Bedenlerimizin içsel kimyasallarına, endojen maddeler diyoruz. Bu kimyasallar, sahip oldukları aktivite rolüne göre, bizim hareket, davranış, ruh halimiz gibi tutumlarımızı dış dünya aktivitelerine yansıtıyorlar veya yansıtmaya aracılık ediyorlar. Bu iş, bizler uyanıkken, yani gündüz farklı bir emir-komuta zinciri içinde. Gece ise mekanizmanın devamlılığı, başka bir emir-komuta zincirini barındırıyor. Bir defa, büyük bütünlüğünü, uyku denilen başka bir fizyolojik sürecin içinde geçiriyoruz. Beden o sırada, yenilenme, tamir olma ve enerji-güç biriktirme gibi farklı bir tamamlanmayı yaşıyor. Bu iş sürgit döngüsel olarak devam ediyor. Yani sabah kalk, akşam yat. Bakıyorsunuz hayatın akışı bu akreple, yelkovan arasına sıkışmışlıkta devam ediyor.

Ritim meselesi sadece bize özgü değil. Tek hücreli prokaryot canlılardan, bizim gibi çok hücreli ökaryot hücrelilere, her canlı, kendine özgü bir biyolojik ritim içinde kendi ömrünü tamamlıyor.

Şu yenilerde tanıştığımız Kovid-19 adlı taçlı kraliçe virüs hazretleri de benzeri bir ritme sahip. 

***

KOVİD-19: Ritim, sekans ve senkronizasyon:

Hadi şu virütik ritim işini bir anlayalım.

Bir defa bütün virüsler, kendi başına canlı değiller. Ama ölü de değiller. Tamam, o zaman nasıl varlıklar? Bir şekilde aktifleşmeyi bekleyen bir DNA veya RNA sahipler. 

Bu DNA ve RNA, hücrelerimizin çekirdeklerinde bulunan nükleik asitler. 

Hayatımızın sırrı, biz kimiz ya da kimliğimize ilişkin bütün özelliklerimiz, bu nükleik asitlerin yardımıyla oluşturulan kromozomlarımızda yazılı vaziyette.

Kromozomlar ise, canlı vücudundaki neredeyse tüm hücrelerin çekirdeklerinin içinde yer alan, sıkıca sarılmış DNA paketleri.

Her şey yavaş yavaş tamamlanıyor. Nasıl mı?

Virüsler, hücresel organizasyon göstermiyorlar. Kendi kendine enerji üretemiyorlar. Makro molekül, yani kendi başına protein sentezleyemiyorlar. Bölünerek değil replikasyonla (kopyalanma) çoğalıyorlar.

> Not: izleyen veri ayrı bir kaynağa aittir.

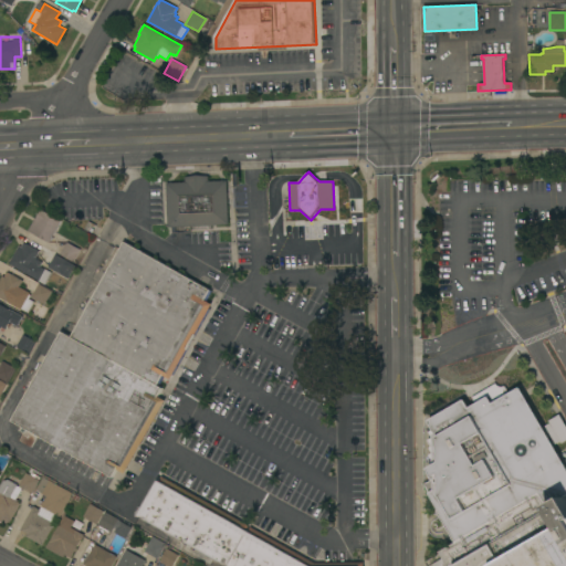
[(212,226),(212,229),(194,230),(192,227),(168,228),(166,184),(185,182),(185,177),(208,176),(208,181),(227,180),(229,224),(212,226)]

Tek tip nükleik asit (DNA ya da RNA) içeriyorlar ve canlı hücre dışında da inert (etkinlik göstermeyen, uyuşuk) olarak bulunuyorlar.

Bunlar başlıca özellikleri.

Virüsler, başka bir canlı hücresine yapışıp içine girdiklerinde, o hücre içinde kendini kopyalayarak çoğalıyor. Bu çoğalma işine aracılık eden hücreye enfekte hücre diyoruz. Yani taçlı kraliçe Kovid-19, piyangodan çıkıp bize musallat olursa, solunum yolu organlarımızdaki hücrelerde çoğalmaya başlar. Böylece, bulaş olarak, bizde de viral enfeksiyon da başlamış olur.

Korona hanım (esasında bir cinsiyeti yok ve ben öyle yakıştırdım); enfekte hücre içerisinde veya enfeksiyon sürecinde, virionlar ve bağımsız viral parçacıklar halinde bulunabiliyor. Bu virion veya viryon, bir virüsün tüm yapılarını barındıran tek bir virüs partikülü.

Genelde viryonun üç parçası bulunur. Bunlar viral genom, bunu çevreleyen kapsid denilen bir protein tabakası ve bu tabakayı saran yağdan (lipit) oluşan da bir zarf yüzeyi içermekte.

Bu viryon ya da virüs parçacıkları, şekil olarak, sarmal, kübik veya karmaşık görünümlerde de olabiliyor. 

Evrimsel olarak kaynakları açıklanamamış olmakla beraber, ya plazmidlerden (hücreler arası dolaşan DNA parçacıkları) ya da bakterilerden evrimleştikleri tahmin ediliyor. Genel de de boyut olarak, ortalama büyüklüğe sahip bir bakterinin yüzde biri büyüklüğündeler.

Geldik önceki soruya hem canlı değiller ve hem de canlıya dönüşebiliyorlar. Kısaca bunlar yaşamın kıyısında yaşıyorlar ve tam da adlarına “kopyalanıcılar” deniliyor.

Korona hanım içimize nasıl giriyor?

İçeriye girebilmesi için, bizim hücre duvarına tutunması ve bir kapı bulması gerek. Bu kapıya reseptör diyoruz. Korona hanım için, solunum yolu organlarındaki kapı reseptörü, ACE-2 dediğimiz bir enzim.

Bu enzimi tanıtmayı sonraya bırakıp, devam edeyim.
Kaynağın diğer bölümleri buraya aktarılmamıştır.